### EXERCISE SET
**A.** According to the passage on Philippine football, how much money did Overseas Filipino Workers send back home in 2022?
**B.** Write out the passage on Philippine football from "The discourse surrounding" up to and including "here and abroad.".
**C.** Decide whether each statement agrees with the passage on Philippine football, answering yes or no and quoting the words that settle it: (i) Palacios was a reserve at the World Cup. (ii) The passage says there are clear-cut solutions to these issues. (iii) Palacios wants young players to do even more than her team did.

### DOCUMENT EXTRACT
The discourse surrounding who is Filipino enough to represent the nation wouldn’t be complete without contextualizing the topic with our history of immigration all throughout the 20th century until today. In 2022, it was estimated that 1.83 million Overseas Filipino Workers (OFWs) sent USD36.14 billion back home. “Filipinos are everywhere. We have the luxury to look at other countries because there are so many [of us] out there. [And having a diverse roster] is a great representation of who we really are,” says Bolden. As immigration and OFWs are a major part of our history, culture and economy, so should our mixed heritage Filipinos here and abroad.
While there’s no clear-cut solutions to these issues, Palacios reminds us that these steps forward are a team effort and ultimately pave the way for younger football players. Following the Philippines’ debut at the World Cup, “Now, the little kids can dream and have role models to look up to. For me, I want them to do even more than what we did, and to have more than we had,” says Palacios.
Though she was a reserve at the World Cup, Palacios feels fortunate to have been part of the rise of football in the Philippines. “Not everyone can go through the kind of journey that I went through, with literally no support, to a little support, to a lot of support. And now so there’s so much love—hopefully it’s just the beginning for football development here in the country,” she says.

### PROVIDED INFORMATION

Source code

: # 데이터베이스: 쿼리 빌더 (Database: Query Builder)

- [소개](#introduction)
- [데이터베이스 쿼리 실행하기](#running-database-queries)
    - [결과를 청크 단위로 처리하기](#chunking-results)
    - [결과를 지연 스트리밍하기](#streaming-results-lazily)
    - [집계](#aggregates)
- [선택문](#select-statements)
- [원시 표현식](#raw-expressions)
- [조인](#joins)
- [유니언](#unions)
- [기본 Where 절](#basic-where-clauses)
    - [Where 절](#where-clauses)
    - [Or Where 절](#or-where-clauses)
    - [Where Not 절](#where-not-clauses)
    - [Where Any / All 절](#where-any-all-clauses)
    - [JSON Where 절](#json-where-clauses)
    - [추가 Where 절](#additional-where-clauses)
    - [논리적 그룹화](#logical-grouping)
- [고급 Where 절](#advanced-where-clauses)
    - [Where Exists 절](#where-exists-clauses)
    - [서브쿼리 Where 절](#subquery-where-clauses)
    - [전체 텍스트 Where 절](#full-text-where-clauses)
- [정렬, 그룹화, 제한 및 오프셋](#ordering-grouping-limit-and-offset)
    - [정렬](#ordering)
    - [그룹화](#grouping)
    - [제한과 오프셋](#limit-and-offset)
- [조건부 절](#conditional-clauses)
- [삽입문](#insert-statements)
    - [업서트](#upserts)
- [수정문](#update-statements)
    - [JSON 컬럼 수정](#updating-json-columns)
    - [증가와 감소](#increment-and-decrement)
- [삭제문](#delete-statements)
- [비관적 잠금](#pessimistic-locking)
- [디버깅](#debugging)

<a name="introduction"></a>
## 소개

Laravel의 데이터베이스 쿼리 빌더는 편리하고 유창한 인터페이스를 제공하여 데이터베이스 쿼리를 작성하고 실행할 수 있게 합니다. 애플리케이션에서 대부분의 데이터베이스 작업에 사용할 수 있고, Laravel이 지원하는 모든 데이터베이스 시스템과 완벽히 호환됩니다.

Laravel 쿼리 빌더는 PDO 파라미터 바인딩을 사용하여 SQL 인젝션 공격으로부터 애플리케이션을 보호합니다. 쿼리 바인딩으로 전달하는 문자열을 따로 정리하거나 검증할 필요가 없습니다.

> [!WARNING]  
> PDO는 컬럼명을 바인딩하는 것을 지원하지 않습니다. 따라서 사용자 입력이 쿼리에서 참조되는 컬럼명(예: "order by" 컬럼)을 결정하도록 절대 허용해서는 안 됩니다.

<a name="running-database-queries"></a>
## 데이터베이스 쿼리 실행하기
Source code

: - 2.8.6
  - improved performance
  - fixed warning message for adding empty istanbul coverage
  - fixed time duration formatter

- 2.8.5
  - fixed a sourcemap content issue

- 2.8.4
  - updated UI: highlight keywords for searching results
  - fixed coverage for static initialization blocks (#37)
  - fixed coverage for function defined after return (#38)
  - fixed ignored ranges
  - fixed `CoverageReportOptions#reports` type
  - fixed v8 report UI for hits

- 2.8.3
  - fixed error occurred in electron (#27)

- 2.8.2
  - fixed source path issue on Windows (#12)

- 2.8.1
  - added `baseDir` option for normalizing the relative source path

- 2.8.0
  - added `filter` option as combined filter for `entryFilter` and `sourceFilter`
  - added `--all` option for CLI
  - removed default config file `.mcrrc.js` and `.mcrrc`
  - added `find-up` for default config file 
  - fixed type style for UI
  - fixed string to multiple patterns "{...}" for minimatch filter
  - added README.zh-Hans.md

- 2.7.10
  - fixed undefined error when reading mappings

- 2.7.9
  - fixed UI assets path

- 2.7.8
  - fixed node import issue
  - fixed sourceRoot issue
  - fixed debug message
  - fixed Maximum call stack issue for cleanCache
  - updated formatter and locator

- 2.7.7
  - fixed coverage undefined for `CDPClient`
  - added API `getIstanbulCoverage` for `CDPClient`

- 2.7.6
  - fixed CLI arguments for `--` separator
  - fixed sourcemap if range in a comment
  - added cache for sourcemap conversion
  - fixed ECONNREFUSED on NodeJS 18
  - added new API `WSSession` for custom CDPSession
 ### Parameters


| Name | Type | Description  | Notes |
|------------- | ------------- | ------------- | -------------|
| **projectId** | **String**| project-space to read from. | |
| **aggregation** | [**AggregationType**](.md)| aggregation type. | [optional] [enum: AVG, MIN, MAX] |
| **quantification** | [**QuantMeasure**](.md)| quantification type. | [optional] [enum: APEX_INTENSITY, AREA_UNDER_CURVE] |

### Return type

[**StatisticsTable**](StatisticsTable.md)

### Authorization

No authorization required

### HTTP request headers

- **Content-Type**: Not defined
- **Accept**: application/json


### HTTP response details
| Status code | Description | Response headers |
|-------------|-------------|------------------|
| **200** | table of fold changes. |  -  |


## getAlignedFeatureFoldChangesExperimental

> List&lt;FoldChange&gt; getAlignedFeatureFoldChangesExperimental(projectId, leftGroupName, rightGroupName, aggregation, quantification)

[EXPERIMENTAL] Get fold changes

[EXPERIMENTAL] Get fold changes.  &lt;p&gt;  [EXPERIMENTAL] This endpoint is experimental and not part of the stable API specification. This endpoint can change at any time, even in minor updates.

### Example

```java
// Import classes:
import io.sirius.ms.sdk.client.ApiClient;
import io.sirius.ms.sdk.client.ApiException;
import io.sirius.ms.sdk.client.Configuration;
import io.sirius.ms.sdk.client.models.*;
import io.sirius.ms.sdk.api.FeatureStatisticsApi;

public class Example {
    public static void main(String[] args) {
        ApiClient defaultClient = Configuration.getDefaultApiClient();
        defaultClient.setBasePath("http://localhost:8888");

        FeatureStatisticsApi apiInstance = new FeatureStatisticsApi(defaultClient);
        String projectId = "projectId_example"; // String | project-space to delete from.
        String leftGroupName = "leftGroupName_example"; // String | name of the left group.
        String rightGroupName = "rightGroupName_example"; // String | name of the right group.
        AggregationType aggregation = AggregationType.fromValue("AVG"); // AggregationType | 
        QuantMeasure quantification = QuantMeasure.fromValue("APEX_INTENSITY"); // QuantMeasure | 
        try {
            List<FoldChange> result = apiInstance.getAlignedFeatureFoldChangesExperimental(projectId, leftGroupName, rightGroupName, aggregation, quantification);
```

### RESPONSE LIST
**A.** USD36.14 billion, sent by an estimated 1.83 million OFWs.

**B.**
The discourse surrounding who is Filipino enough to represent the nation wouldn’t be complete without contextualizing the topic with our history of immigration all throughout the 20th century until today. In 2022, it was estimated that 1.83 million Overseas Filipino Workers (OFWs) sent USD36.14 billion back home. “Filipinos are everywhere. We have the luxury to look at other countries because there are so many [of us] out there. [And having a diverse roster] is a great representation of who we really are,” says Bolden. As immigration and OFWs are a major part of our history, culture and economy, so should our mixed heritage Filipinos here and abroad.

**C.**
(i) Yes: "Though she was a reserve at the World Cup"
(ii) No: "While there’s no clear-cut solutions to these issues"
(iii) Yes: "I want them to do even more than what we did"